I found out minutes later that my husband was the first person to be arrested in last week's World Bank/International Monetary Fund action, locked into metal handcuffs as he finished a speech and stepped off the roof of a Budget van parked in the middle of Pennsylvania Avenue and 19th Street in Washington.

I didn't have time to get mad, not yet. I was running to a meeting where I had to decide what extraordinary security precautions the Interior Department would take against the threat of thousands of angry protesters descending on the World Bank, two blocks away. My job was to make the decisions that would safeguard our historic building and protect our employees from ... my husband.

"Are you OK?" said the board chairman in response to my sputtering reaction. "Do you want me to call you back with updates during the day?"

"There's only one thing I need to know," I seethed. "Will he be home for dinner?" Slam the phone. Run to the security briefing.

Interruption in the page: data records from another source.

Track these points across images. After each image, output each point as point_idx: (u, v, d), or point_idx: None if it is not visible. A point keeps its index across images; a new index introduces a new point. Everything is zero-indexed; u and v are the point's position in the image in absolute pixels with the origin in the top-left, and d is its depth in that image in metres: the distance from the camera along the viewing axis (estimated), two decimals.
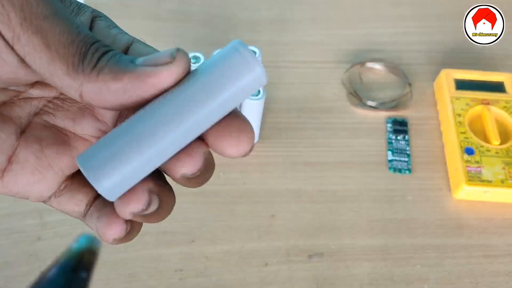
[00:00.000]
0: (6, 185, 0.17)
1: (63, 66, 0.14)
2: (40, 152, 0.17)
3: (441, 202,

Globalization is starting to get me down. In December I was jostled and gassed in the streets of Seattle during the World Trade Organization meeting. I was a delegate, head of the Interior Department's lonely delegation of two. In my two days there I missed almost every meeting and found myself trapped in intersections by chanting students wearing balaclavas or dressed as giant ears of corn and sea turtles. As I boarded the plane at Sea-Tac, I vowed not to put myself in that situation again.

Now, I was in that same situation. Only different. Instead of looking around, trying to find someone in charge to help me, I was the one in charge. Instead of trying to avoid the demonstrators, I was sleeping with a demonstrator.

I don't know why my first reaction to my husband's arrest was pure anger. I know he did it because he believes the World Bank funds projects that contribute to the changing of the Earth's climate, which is an enormous and scary global problem. I believe that civil disobedience is a grand American tradition, practiced by heroes such as Sam Adams, Henry Thoreau and John Lewis. Growing up in the '70s I obsessed over the '60s counterculture and anti-war movement. Mark Rudd and Abbie Hoffman were my cultural icons. I read James Michener's "Kent State: What Happened and Why" twice and wished I was 10 years older so I could have been part of it all.

Maybe I got mad because I also believe that when you are a parent, getting arrested is just not something you do, for any reason, unless you can't help it. If you are in jail, even for a few hours to make a political statement, something -- anything -- could happen. Your daughter could get sick at day care and the teacher could call you to pick her up and you wouldn't be able to because you are, ahem, in jail. And that's just for starters.

Could the jerry-rigged, Rube Goldberg life of a dual-earner household continue with incarceration as part of the deal? I didn't think so. Having my husband in jail kicked up an ill wind that threatened to blow down the house of cards we built to get the family through each day.

And then there was the annoying fact that while I was attending meetings with a very concerned security staff trying to keep order, my husband was the first one who was seriously out of order. Wouldn't the staff here assume that it would be more difficult for me to make good decisions when my husband's judgment, not to mention his behavior, was highly suspect? This had the makings of a serious perception problem in a town ruled by perception. Talk about "off message."